Work task | Print exactly the lines below between the line containing "bowl: present [125,255,190,311]" and the line containing "tissue box: present", counting both of those lines. Leave pictures out.

Information provided |
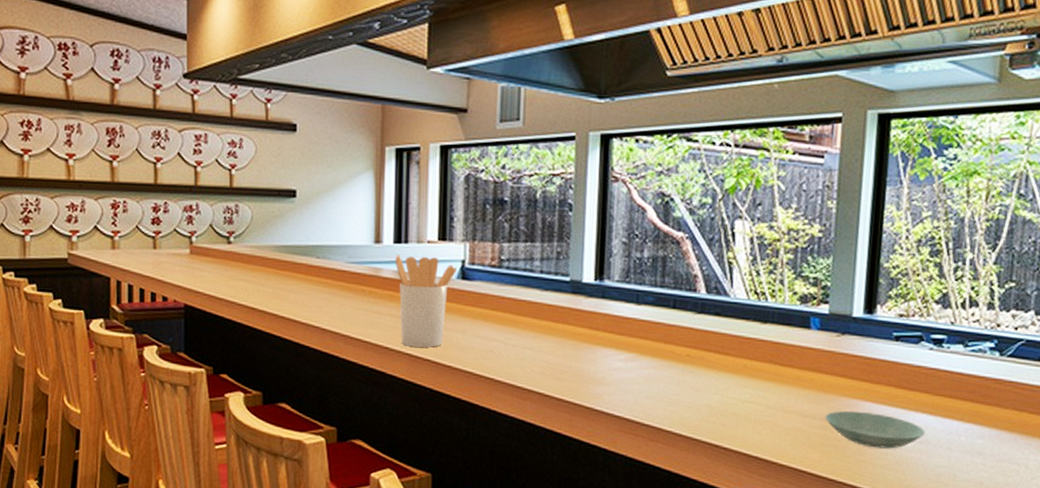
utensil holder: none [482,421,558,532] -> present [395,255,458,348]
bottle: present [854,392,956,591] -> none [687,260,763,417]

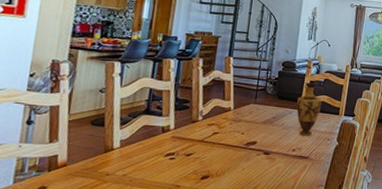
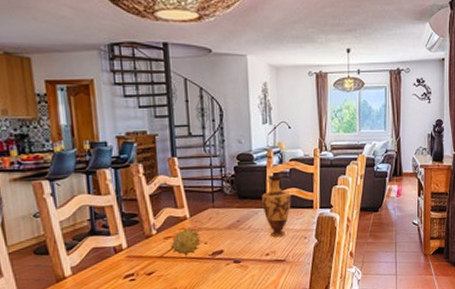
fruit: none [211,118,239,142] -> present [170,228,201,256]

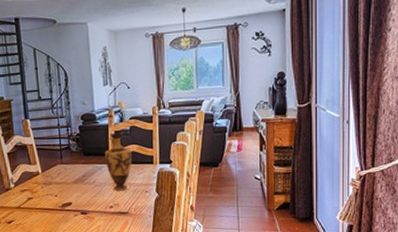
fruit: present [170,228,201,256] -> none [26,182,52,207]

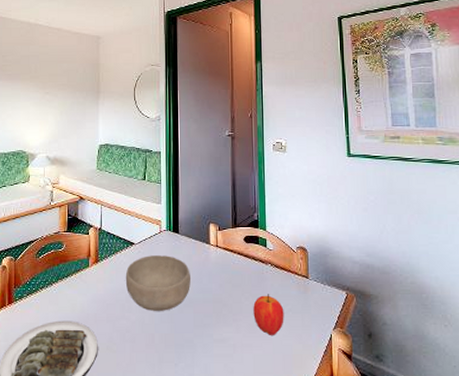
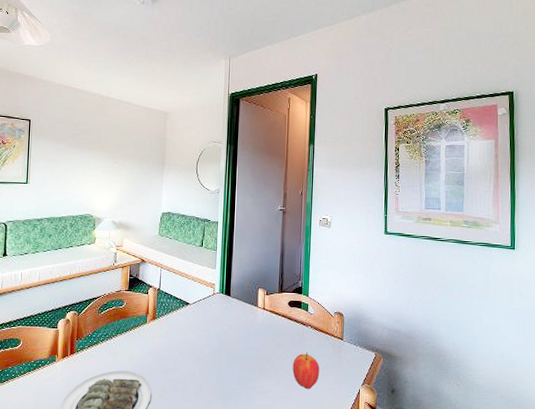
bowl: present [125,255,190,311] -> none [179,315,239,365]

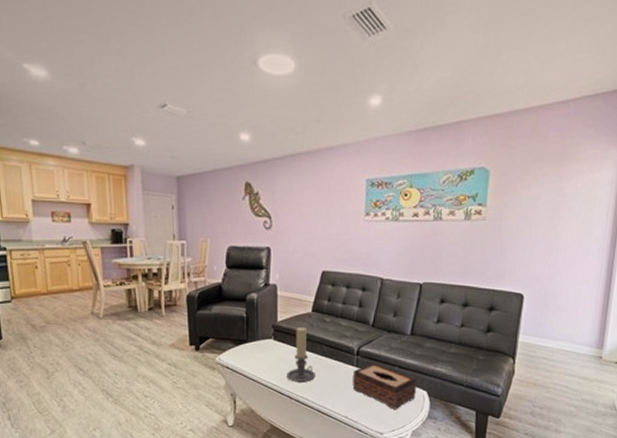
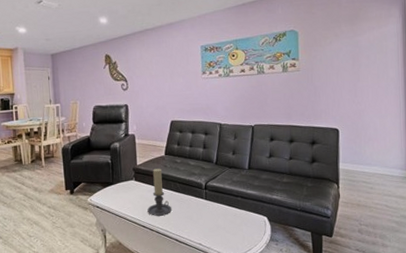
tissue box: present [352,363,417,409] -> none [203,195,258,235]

...

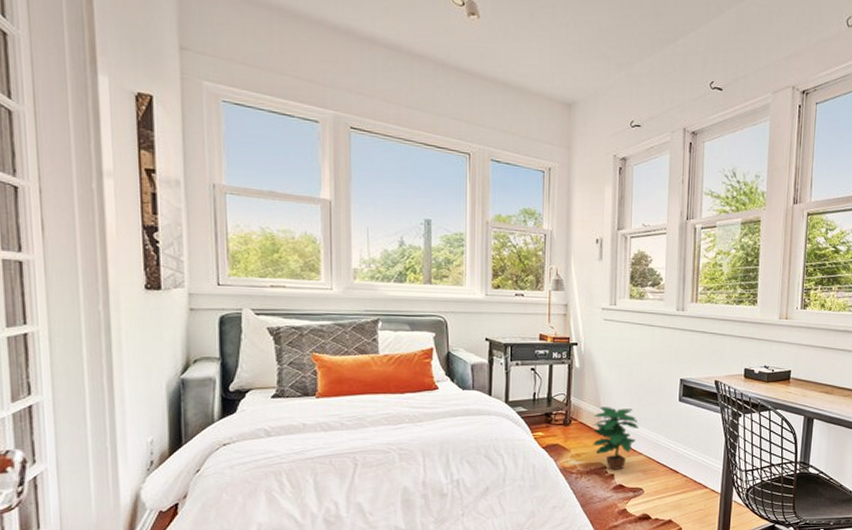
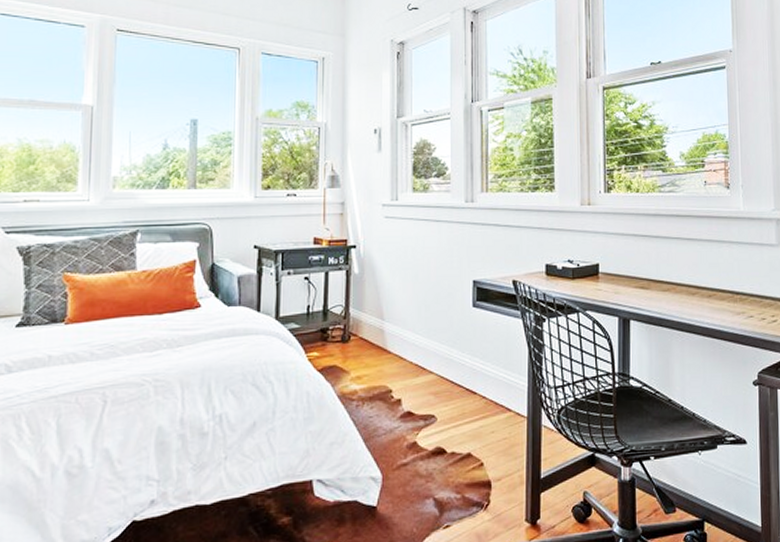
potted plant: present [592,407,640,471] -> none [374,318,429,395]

* * *

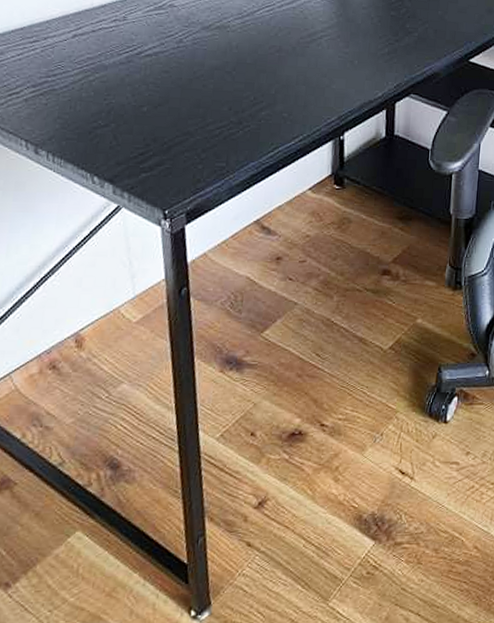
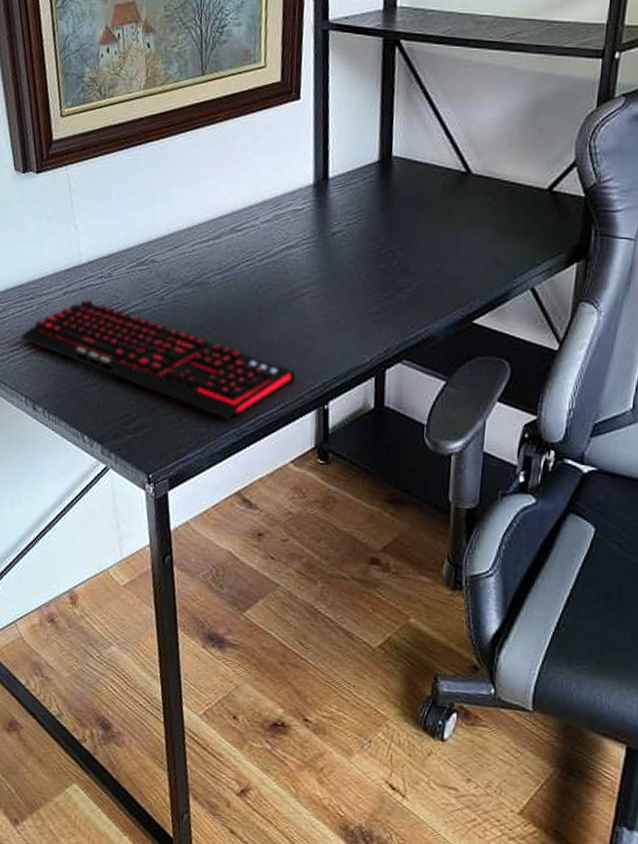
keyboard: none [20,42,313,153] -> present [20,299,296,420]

Solution for this exercise |
bowl: present [125,255,190,311] -> none [179,315,239,365]

tissue box: present [352,363,417,409] -> none [203,195,258,235]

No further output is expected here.